L’Atlantique en feu : Dix-sept ans après le crash AF447, la cour de Paris rend son verdict sur l’affaire Airbus-Air France

Le 1er juin 2009 a marqué une ère tragique dans l’histoire des transports aériens avec le drame du vol AF447, qui a fait plus de 228 victimes lors d’un crash en pleine nuit dans l’océan Atlantique. Trente-sept ans après cet événement, la cour d’appel de Paris doit aujourd’hui trancher dans un procès qui a duré des années entre Airbus et Air France.

L’accident, dont les boîtes noires ont révélé que les sondes de vitesse Pitot s’étaient gelées en raison d’une zone météo particulièrement instable dans le «Pot au noir» (une région proche de l’équateur), a laissé derrière lui des questions sans réponse. En 2023, un tribunal avait relaxé les deux entreprises pour causes pénales, mais ce verdict n’a pas effacé leur responsabilité civile.

Ce jeudi, la cour d’appel de Paris s’apprête à rendre sa décision dans le procès en appel. Le ministère public a réclamé une condamnation pour «imprudences» et «négligences», insistant sur l’absence de lien causal entre les erreurs techniques et la catastrophe aérienne. En revanche, les défenseurs d’Airbus et Air France ont toujours souligné que les facteurs humains étaient prédéterminants dans ce drame.

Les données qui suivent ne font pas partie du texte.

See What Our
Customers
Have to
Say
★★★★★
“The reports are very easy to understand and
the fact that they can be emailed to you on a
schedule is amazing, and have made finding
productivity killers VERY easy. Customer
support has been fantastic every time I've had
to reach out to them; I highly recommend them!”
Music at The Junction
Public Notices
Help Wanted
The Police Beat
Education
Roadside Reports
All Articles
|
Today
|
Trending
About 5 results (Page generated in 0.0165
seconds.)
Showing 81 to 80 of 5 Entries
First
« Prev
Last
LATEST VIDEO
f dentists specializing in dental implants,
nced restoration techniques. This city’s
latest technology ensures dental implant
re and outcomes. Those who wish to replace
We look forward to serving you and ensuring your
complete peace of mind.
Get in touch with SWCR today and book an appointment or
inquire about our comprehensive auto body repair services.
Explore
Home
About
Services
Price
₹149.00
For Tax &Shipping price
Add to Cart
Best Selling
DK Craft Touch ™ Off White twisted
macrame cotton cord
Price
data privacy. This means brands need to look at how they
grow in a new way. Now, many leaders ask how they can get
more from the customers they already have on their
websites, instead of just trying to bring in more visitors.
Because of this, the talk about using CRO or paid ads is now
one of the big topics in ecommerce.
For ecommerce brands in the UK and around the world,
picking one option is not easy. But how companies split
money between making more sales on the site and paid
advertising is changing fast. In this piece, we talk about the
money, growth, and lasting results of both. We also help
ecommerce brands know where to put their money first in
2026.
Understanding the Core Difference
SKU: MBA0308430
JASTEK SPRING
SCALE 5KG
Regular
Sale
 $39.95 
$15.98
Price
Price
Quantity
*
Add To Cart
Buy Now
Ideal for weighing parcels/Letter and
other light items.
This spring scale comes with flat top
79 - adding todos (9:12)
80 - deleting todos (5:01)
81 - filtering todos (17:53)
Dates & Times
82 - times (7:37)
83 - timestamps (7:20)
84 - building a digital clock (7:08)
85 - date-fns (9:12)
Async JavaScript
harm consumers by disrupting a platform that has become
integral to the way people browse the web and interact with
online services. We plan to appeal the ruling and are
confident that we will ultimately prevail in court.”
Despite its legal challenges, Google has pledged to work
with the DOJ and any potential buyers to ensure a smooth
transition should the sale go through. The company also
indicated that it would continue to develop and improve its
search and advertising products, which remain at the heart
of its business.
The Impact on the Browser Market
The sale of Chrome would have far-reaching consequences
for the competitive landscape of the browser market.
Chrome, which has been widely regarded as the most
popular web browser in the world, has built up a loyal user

La décision attendue pourrait marquer un tournant pour ces deux entités, qui seraient condamnées à une amende maximale de 225.000 euros en cas de culpabilité pénale. Une sanction symbolique mais extrêmement lourde pour leurs réputations, rappelle le juge Rodolphe Juy-Birmann, qui a estimé que cette condamnation «doit résonner comme un avertissement».

«C’est le silence des années qui a fait perdre de vue la vérité», estiment les spécialistes de l’affaire, rappelant que ce crash reste une preuve tangible du risque latent dans les systèmes techniques et humains en interaction.